**EXTRACTED DATA**
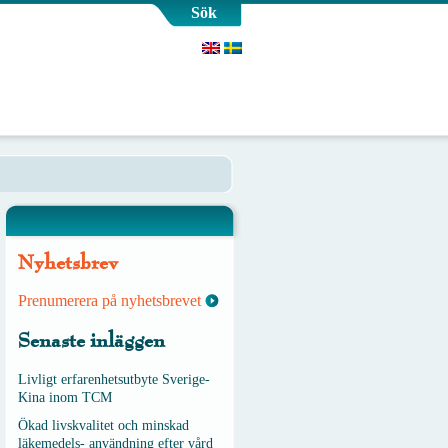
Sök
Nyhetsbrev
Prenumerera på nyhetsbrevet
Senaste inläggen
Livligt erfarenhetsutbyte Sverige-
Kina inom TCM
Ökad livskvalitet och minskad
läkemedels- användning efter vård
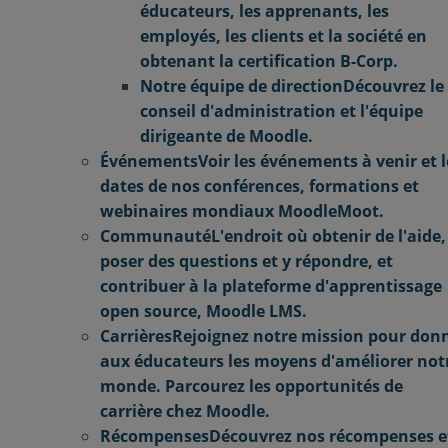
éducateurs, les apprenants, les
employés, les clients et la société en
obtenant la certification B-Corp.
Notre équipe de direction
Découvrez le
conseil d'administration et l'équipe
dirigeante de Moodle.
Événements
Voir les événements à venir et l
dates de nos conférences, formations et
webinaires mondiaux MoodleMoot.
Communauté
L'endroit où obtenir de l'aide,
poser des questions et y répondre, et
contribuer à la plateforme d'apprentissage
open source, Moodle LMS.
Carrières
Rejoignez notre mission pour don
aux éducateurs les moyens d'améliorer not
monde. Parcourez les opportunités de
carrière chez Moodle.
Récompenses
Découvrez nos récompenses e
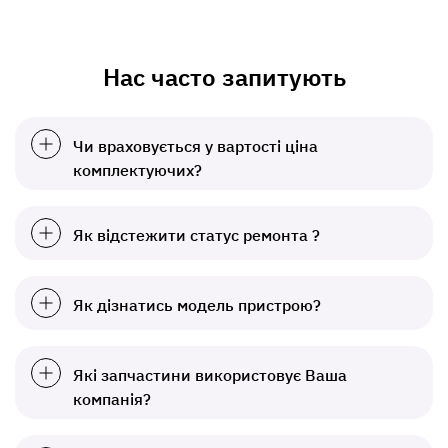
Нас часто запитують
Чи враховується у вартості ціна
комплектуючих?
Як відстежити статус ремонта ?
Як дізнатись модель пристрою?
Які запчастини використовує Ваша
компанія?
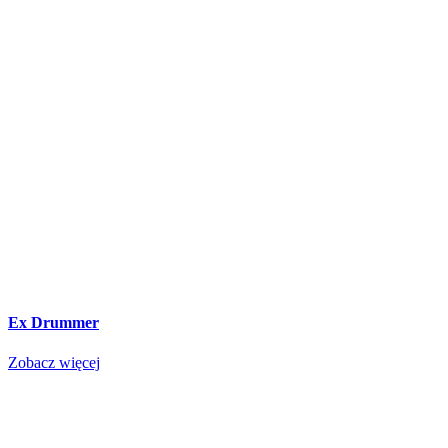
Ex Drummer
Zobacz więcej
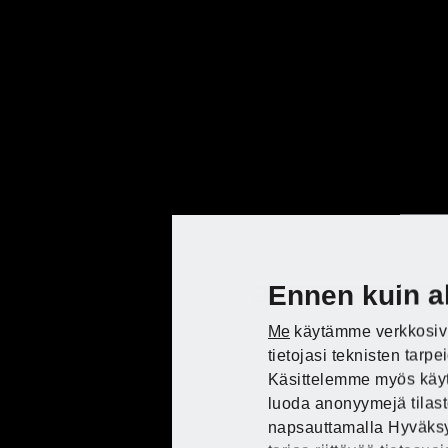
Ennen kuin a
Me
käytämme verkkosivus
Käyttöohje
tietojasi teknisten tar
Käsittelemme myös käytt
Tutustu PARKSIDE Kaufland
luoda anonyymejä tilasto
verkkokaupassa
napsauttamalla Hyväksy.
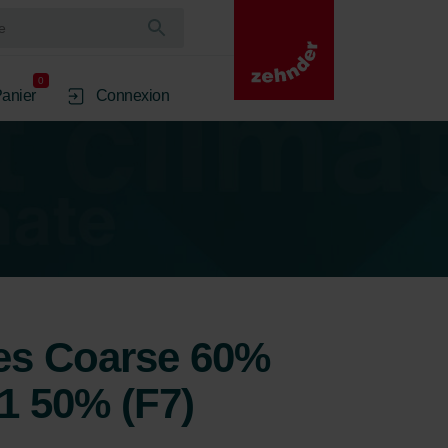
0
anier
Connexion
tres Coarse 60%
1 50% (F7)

...

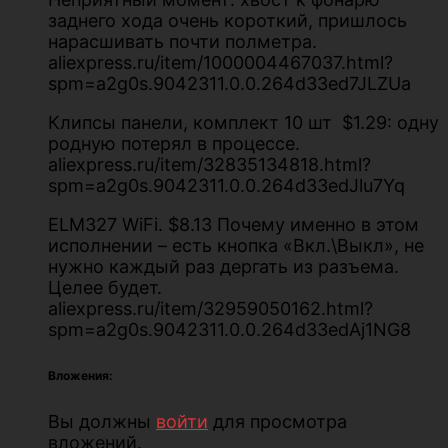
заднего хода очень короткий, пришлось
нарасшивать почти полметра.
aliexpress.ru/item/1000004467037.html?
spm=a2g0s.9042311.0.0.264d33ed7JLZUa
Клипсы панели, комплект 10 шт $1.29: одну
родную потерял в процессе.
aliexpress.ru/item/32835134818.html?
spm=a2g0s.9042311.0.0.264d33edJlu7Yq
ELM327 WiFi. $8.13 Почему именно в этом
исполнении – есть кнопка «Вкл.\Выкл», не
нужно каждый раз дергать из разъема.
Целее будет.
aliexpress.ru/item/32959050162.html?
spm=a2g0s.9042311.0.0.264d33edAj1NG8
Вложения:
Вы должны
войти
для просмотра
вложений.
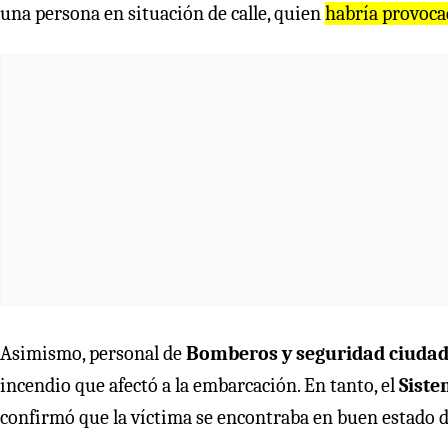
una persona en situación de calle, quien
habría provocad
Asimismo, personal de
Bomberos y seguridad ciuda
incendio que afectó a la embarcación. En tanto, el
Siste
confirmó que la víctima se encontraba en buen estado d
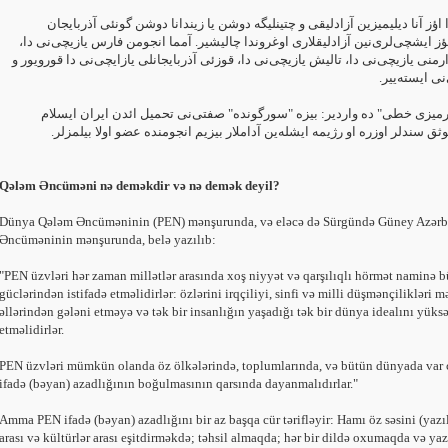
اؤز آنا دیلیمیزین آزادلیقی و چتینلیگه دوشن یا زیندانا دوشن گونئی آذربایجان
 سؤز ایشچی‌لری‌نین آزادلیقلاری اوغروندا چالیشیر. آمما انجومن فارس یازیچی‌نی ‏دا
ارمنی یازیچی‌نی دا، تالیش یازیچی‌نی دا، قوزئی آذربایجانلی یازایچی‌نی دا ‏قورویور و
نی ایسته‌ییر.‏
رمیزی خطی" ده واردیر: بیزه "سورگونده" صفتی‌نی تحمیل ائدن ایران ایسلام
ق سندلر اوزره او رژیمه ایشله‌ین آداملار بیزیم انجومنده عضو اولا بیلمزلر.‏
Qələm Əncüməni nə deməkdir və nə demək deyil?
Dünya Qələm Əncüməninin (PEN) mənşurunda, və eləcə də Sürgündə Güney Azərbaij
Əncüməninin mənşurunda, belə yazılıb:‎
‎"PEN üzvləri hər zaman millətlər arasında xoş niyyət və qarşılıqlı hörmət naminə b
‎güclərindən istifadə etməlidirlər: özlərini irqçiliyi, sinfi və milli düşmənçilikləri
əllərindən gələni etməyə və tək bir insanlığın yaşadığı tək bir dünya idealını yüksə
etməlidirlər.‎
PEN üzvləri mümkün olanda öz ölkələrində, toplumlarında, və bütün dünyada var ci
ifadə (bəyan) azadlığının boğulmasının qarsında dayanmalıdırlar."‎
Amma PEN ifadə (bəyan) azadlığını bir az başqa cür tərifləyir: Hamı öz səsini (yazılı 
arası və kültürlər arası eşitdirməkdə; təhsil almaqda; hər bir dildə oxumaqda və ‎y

**WORK REQUEST**
Could you retype the lines in the records from the line containing "اؤز آنا دیلیمیزین" through the line containing "ائدن ایران ایسلام", with both of those lines included?

**REPLY TO THE TASK**
اؤز آنا دیلیمیزین آزادلیقی و چتینلیگه دوشن یا زیندانا دوشن گونئی آذربایجان
 سؤز ایشچی‌لری‌نین آزادلیقلاری اوغروندا چالیشیر. آمما انجومن فارس یازیچی‌نی ‏دا
ارمنی یازیچی‌نی دا، تالیش یازیچی‌نی دا، قوزئی آذربایجانلی یازایچی‌نی دا ‏قورویور و
نی ایسته‌ییر.‏
رمیزی خطی" ده واردیر: بیزه "سورگونده" صفتی‌نی تحمیل ائدن ایران ایسلام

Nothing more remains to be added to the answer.